*INSTRUCTIONS FOR THE TASK:*
Set down the entries once more, exactly as given.
· · · · ·
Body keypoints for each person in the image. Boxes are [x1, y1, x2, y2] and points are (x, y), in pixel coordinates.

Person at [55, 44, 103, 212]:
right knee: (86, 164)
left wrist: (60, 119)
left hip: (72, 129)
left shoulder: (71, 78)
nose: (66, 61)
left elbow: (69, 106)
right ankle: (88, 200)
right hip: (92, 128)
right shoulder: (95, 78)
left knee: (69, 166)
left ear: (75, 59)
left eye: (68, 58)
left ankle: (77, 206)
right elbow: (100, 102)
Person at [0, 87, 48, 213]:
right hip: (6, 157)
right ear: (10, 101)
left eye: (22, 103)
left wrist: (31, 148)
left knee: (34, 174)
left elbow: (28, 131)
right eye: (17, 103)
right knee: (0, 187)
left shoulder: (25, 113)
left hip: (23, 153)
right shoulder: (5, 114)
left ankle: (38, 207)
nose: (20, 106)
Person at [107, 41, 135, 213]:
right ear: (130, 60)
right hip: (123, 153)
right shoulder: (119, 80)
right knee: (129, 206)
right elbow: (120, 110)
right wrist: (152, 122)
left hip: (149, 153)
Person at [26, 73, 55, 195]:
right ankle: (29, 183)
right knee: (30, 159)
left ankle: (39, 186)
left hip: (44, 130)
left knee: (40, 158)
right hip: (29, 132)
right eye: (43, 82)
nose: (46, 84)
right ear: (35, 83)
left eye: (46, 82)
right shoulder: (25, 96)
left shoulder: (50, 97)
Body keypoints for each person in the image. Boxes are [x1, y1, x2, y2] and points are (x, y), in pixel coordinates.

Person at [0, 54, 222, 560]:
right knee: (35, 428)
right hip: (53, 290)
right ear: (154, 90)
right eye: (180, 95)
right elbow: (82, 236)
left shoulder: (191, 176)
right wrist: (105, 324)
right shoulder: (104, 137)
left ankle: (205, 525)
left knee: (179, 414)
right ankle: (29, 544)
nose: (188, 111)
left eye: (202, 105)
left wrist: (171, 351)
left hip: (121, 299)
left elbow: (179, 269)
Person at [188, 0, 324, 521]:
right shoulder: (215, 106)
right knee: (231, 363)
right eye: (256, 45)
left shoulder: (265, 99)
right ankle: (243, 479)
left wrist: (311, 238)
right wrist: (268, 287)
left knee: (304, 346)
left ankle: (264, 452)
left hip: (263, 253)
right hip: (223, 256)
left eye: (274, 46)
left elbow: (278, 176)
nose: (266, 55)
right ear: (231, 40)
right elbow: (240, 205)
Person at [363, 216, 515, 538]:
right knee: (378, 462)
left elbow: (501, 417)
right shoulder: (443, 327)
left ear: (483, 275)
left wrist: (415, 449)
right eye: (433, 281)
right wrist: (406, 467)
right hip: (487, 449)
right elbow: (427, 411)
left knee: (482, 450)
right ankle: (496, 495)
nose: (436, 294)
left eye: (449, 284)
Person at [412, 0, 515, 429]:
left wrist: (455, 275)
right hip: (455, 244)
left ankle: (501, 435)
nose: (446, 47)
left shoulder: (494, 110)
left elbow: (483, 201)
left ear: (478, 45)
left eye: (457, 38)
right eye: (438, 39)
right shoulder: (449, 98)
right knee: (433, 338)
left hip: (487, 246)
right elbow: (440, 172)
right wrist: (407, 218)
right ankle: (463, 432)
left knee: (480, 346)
· · · · ·
*EXPECTED ANSWER:*
Body keypoints for each person in the image. Boxes are [x1, y1, x2, y2] and points are (x, y), in pixel coordinates.

Person at [55, 44, 103, 212]:
right knee: (86, 164)
left wrist: (60, 119)
left hip: (72, 129)
left shoulder: (71, 78)
nose: (66, 61)
left elbow: (69, 106)
right ankle: (88, 200)
right hip: (92, 128)
right shoulder: (95, 78)
left knee: (69, 166)
left ear: (75, 59)
left eye: (68, 58)
left ankle: (77, 206)
right elbow: (100, 102)
Person at [0, 87, 48, 213]:
right hip: (6, 157)
right ear: (10, 101)
left eye: (22, 103)
left wrist: (31, 148)
left knee: (34, 174)
left elbow: (28, 131)
right eye: (17, 103)
right knee: (0, 187)
left shoulder: (25, 113)
left hip: (23, 153)
right shoulder: (5, 114)
left ankle: (38, 207)
nose: (20, 106)
Person at [107, 41, 135, 213]:
right ear: (130, 60)
right hip: (123, 153)
right shoulder: (119, 80)
right knee: (129, 206)
right elbow: (120, 110)
right wrist: (152, 122)
left hip: (149, 153)
Person at [26, 73, 55, 195]:
right ankle: (29, 183)
right knee: (30, 159)
left ankle: (39, 186)
left hip: (44, 130)
left knee: (40, 158)
right hip: (29, 132)
right eye: (43, 82)
nose: (46, 84)
right ear: (35, 83)
left eye: (46, 82)
right shoulder: (25, 96)
left shoulder: (50, 97)
Body keypoints for each person in the image. Boxes are [x1, y1, x2, y2] and points are (x, y), in pixel coordinates.

Person at [0, 54, 222, 560]:
right knee: (35, 428)
right hip: (53, 290)
right ear: (154, 90)
right eye: (180, 95)
right elbow: (82, 236)
left shoulder: (191, 176)
right wrist: (105, 324)
right shoulder: (104, 137)
left ankle: (205, 525)
left knee: (179, 414)
right ankle: (29, 544)
nose: (188, 111)
left eye: (202, 105)
left wrist: (171, 351)
left hip: (121, 299)
left elbow: (179, 269)
Person at [188, 0, 324, 521]:
right shoulder: (215, 106)
right knee: (231, 363)
right eye: (256, 45)
left shoulder: (265, 99)
right ankle: (243, 479)
left wrist: (311, 238)
right wrist: (268, 287)
left knee: (304, 346)
left ankle: (264, 452)
left hip: (263, 253)
right hip: (223, 256)
left eye: (274, 46)
left elbow: (278, 176)
nose: (266, 55)
right ear: (231, 40)
right elbow: (240, 205)
Person at [363, 216, 515, 538]:
right knee: (378, 462)
left elbow: (501, 417)
right shoulder: (443, 327)
left ear: (483, 275)
left wrist: (415, 449)
right eye: (433, 281)
right wrist: (406, 467)
right hip: (487, 449)
right elbow: (427, 411)
left knee: (482, 450)
right ankle: (496, 495)
nose: (436, 294)
left eye: (449, 284)
Person at [412, 0, 515, 429]:
left wrist: (455, 275)
right hip: (455, 244)
left ankle: (501, 435)
nose: (446, 47)
left shoulder: (494, 110)
left elbow: (483, 201)
left ear: (478, 45)
left eye: (457, 38)
right eye: (438, 39)
right shoulder: (449, 98)
right knee: (433, 338)
left hip: (487, 246)
right elbow: (440, 172)
right wrist: (407, 218)
right ankle: (463, 432)
left knee: (480, 346)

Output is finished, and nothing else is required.